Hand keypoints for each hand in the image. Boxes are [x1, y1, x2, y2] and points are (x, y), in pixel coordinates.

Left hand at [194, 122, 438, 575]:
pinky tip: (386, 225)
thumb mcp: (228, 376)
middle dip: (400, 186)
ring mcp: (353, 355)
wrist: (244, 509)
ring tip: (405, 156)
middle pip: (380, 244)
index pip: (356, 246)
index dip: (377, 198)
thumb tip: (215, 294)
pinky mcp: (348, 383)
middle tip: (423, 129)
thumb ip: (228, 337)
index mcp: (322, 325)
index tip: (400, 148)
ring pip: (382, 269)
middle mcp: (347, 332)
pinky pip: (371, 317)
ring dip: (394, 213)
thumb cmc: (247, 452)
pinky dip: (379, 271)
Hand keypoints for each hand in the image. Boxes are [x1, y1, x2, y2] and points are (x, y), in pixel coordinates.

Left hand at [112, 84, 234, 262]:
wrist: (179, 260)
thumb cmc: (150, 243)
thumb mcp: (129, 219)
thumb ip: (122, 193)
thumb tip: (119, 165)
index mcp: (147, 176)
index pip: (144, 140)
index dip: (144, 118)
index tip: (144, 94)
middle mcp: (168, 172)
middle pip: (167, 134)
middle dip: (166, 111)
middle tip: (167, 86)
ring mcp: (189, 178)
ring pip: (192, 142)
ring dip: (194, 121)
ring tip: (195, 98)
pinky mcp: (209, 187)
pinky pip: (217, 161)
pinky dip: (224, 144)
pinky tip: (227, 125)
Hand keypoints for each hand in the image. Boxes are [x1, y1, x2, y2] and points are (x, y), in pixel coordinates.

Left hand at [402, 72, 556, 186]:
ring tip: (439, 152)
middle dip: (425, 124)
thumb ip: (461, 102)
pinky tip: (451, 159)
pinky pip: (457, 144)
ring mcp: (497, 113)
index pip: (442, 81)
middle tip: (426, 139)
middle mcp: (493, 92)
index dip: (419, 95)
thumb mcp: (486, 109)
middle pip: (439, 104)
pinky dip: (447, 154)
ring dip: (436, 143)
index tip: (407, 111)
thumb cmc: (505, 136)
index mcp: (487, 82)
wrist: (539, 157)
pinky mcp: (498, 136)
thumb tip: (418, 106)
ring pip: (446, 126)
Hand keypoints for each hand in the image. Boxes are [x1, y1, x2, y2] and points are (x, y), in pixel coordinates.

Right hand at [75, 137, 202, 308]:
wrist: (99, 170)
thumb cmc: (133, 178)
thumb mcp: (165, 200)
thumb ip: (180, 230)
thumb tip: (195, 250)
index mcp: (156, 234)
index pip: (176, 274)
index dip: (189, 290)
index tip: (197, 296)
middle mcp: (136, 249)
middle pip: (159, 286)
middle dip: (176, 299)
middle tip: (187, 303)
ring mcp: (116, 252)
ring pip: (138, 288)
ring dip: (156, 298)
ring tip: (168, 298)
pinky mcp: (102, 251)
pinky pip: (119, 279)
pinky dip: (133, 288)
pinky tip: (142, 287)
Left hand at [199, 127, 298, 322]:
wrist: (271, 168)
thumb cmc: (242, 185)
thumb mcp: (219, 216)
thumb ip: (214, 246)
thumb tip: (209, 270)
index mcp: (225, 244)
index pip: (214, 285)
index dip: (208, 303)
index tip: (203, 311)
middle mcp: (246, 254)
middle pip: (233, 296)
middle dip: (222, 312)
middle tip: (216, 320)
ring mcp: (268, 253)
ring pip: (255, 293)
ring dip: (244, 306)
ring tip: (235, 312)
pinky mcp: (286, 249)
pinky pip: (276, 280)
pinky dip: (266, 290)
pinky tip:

■ What you will do ■
Precisely reproduce all the entries shown above.

■ Finished exercise ■
Hand keypoints for each hand in the image. Boxes are [x1, y1, x2, y2] and points are (x, y), in pixel coordinates.

Left hand at [194, 122, 438, 575]:
pinky tip: (386, 225)
thumb mcp: (228, 376)
middle dip: (400, 186)
ring mcp: (353, 355)
wrist: (244, 509)
ring tip: (405, 156)
middle pip: (380, 244)
index pip: (356, 246)
index dip: (377, 198)
thumb tip: (215, 294)
pinky mcp: (348, 383)
middle tip: (423, 129)
thumb ip: (228, 337)
index mcp: (322, 325)
index tip: (400, 148)
ring pip: (382, 269)
middle mcp: (347, 332)
pinky pip: (371, 317)
ring dip: (394, 213)
thumb cmc: (247, 452)
pinky dip: (379, 271)
Hand keypoints for each hand in the image. Boxes are [x1, y1, x2, y2] and points are (x, y), in pixel coordinates.

Left hand at [112, 84, 234, 262]:
wrist: (179, 260)
thumb cmc: (150, 243)
thumb mcp: (129, 219)
thumb ip: (122, 193)
thumb tip: (119, 165)
index mcp: (147, 176)
index pip: (144, 140)
index dip: (144, 118)
index tip: (144, 94)
middle mcp: (168, 172)
middle pip: (167, 134)
middle dip: (166, 111)
middle tip: (167, 86)
ring mcp: (189, 178)
ring pip: (192, 142)
ring dip: (194, 121)
ring tip: (195, 98)
pinky mcp: (209, 187)
pinky pip: (217, 161)
pinky dip: (224, 144)
pinky tip: (227, 125)
Hand keypoints for each hand in the image. Boxes are [x1, y1, x2, y2] and points are (x, y), in pixel coordinates.

Left hand at [402, 72, 556, 186]:
ring tip: (439, 152)
middle dip: (425, 124)
thumb ip: (461, 102)
pinky tip: (451, 159)
pinky pip: (457, 144)
ring mcp: (497, 113)
index pip: (442, 81)
middle tip: (426, 139)
middle mcp: (493, 92)
index dip: (419, 95)
thumb mcp: (486, 109)
middle pip: (439, 104)
pinky dip: (447, 154)
ring dip: (436, 143)
index tip: (407, 111)
thumb cmc: (505, 136)
index mcp: (487, 82)
wrist: (539, 157)
pinky mcp: (498, 136)
thumb tip: (418, 106)
ring pip: (446, 126)
Hand keypoints for each hand in the image. Boxes are [x1, y1, x2, y2] and points are (x, y), in pixel coordinates.

Right hand at [75, 137, 202, 308]:
wrist: (99, 170)
thumb cmc: (133, 178)
thumb mcp: (165, 200)
thumb ip: (180, 230)
thumb tip: (195, 250)
index mcp: (156, 234)
index pip: (176, 274)
index dip: (189, 290)
index tip: (197, 296)
middle mcp: (136, 249)
middle pip: (159, 286)
middle dip: (176, 299)
middle tip: (187, 303)
ring mcp: (116, 252)
ring pip: (138, 288)
ring dip: (156, 298)
ring tip: (168, 298)
pinky mcp: (102, 251)
pinky pip: (119, 279)
pinky dip: (133, 288)
pinky tip: (142, 287)
Left hand at [199, 127, 298, 322]:
wrist: (271, 168)
thumb cmc: (242, 185)
thumb mcp: (219, 216)
thumb ip: (214, 246)
thumb tip: (209, 270)
index mcp: (225, 244)
index pip: (214, 285)
index dip: (208, 303)
index tip: (203, 311)
middle mcp: (246, 254)
middle pip: (233, 296)
middle dip: (222, 312)
middle tip: (216, 320)
ring mcp: (268, 253)
ring pip: (255, 293)
ring dip: (244, 306)
ring tip: (235, 312)
pinky mcp: (286, 249)
pinky pip: (276, 280)
pinky dip: (266, 290)
pinky tip:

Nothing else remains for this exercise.